7. ## Re: System of linear equations with parameters

to write a fraction use: \frac{numerator}{denominator}

for example \frac{3}{k+4} produces: $\frac{3}{k+4}$

also, the "|" symbol will line up better if you put ampersands on both sides of it as if it were a number entry in your augmented matrices.

looking over your work when you "simplify":

$5 - \frac{k^2 - 3k}{2}$ there are a couple problems.

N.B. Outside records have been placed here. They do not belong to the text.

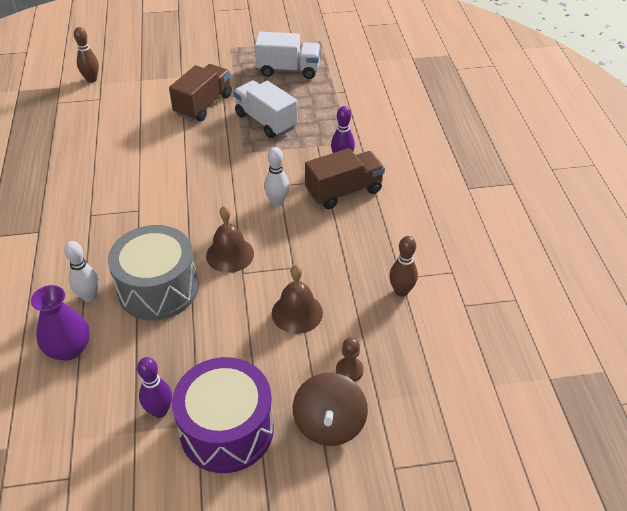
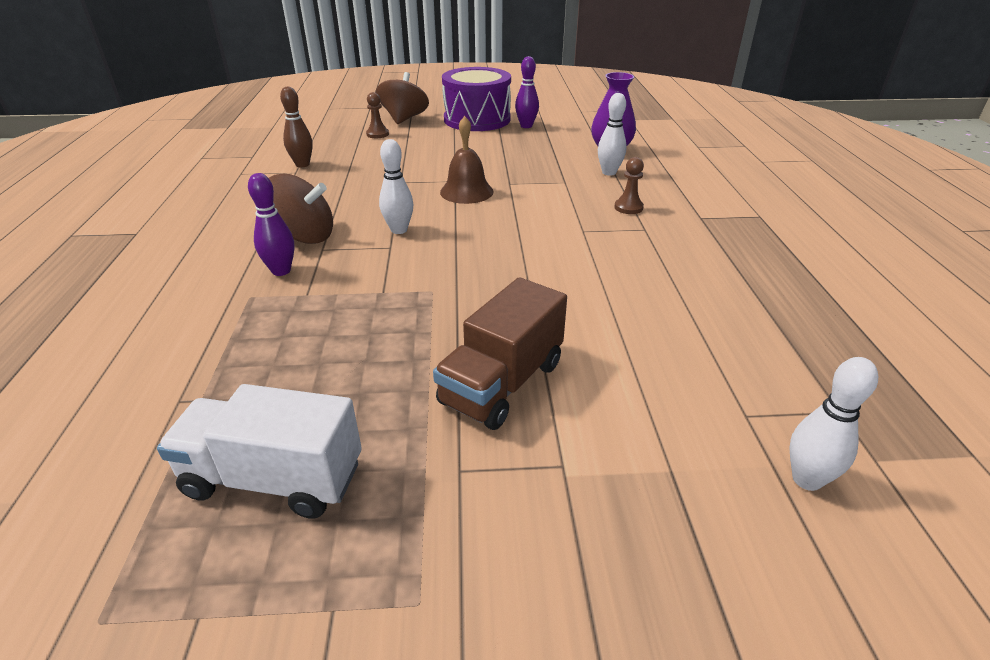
camera: 175 degrees left, 10 degrees down
(91, 79) = (806, 479): brown bowling pin -> white bowling pin
(92, 240) = (628, 207): none -> brown pawn
(158, 288) = (541, 174): grey drum -> none
(266, 121) = (379, 340): white truck -> none
(297, 313) = (408, 158): brown bell -> none
(344, 191) = (304, 236): brown truck -> brown spinning top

first, k times the third entry in the second row is $\frac{k^2 + 3k}{2}$, so you should have:

$5 - \frac{k^2 + 3k}{2} = \frac{10 - 3k - k^2}{2} = \frac{(5+k)(2-k)}{2}$

this affects what you have after the |: it becomes

$\frac{4(2-k)}{(5+k)(2-k)} = \frac{4}{k+5}$, which is what $x_3$ should be.

this means that $x_2 = 2 - \left(\frac{k+3}{2}\right)\left(\frac{4}{k+5} \right ) = \frac{2k+10}{k+5} - \frac{2k+6}{k+5} = \frac{4}{k+5}$

finally, $x_1 = \frac{12}{k+5} - 3 = \frac{12}{k+5} - \frac{3k+15}{k+5} = \frac{-3(k+1)}{k+5}$.

obviously, you will have to check the values k = 0, k = 2, and k = -5 separately (because of the steps you took).

i think you should find:

k = 0 does not affect the solution.
k = 2 gives a solution with one free variable,
k = -5 is inconsistent.

8. ## Re: System of linear equations with parameters

thank you for writing to me. I'll practice typing in fractions in other posts. I always make little mistakes. I've loved math and I love helping other people with it, but I always get frustrated when I make mistakes like that. I figured something was wrong, because my answers were a bit "odd".

thanks again for all the help you've given me! I truly appreciate it!